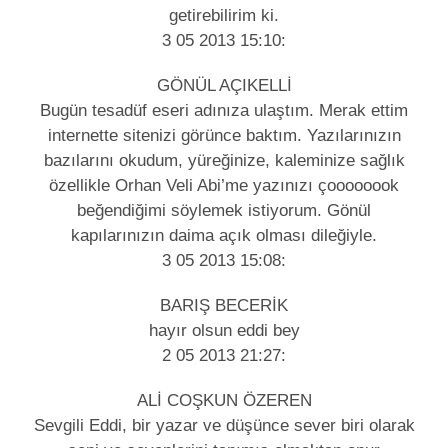
getirebilirim ki.
3 05 2013 15:10:
GÖNÜL AÇIKELLİ
Bugün tesadüf eseri adınıza ulaştım. Merak ettim
internette sitenizi görünce baktım. Yazılarınızın
bazılarını okudum, yüreğinize, kaleminize sağlık
özellikle Orhan Veli Abi’me yazınızı çoooooook
beğendiğimi söylemek istiyorum. Gönül
kapılarınızın daima açık olması dileğiyle.
3 05 2013 15:08:
BARIŞ BECERİK
hayır olsun eddi bey
2 05 2013 21:27:
ALİ COŞKUN ÖZEREN
Sevgili Eddi, bir yazar ve düşünce sever biri olarak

:: WHAT NEEDS TO BE DONE ::
Everything in the listing above except the pictures should be duplicated exactly.

:: RESULT FOR THIS EXERCISE ::
getirebilirim ki.
3 05 2013 15:10:
GÖNÜL AÇIKELLİ
Bugün tesadüf eseri adınıza ulaştım. Merak ettim
internette sitenizi görünce baktım. Yazılarınızın
bazılarını okudum, yüreğinize, kaleminize sağlık
özellikle Orhan Veli Abi’me yazınızı çoooooook
beğendiğimi söylemek istiyorum. Gönül
kapılarınızın daima açık olması dileğiyle.
3 05 2013 15:08:
BARIŞ BECERİK
hayır olsun eddi bey
2 05 2013 21:27:
ALİ COŞKUN ÖZEREN
Sevgili Eddi, bir yazar ve düşünce sever biri olarak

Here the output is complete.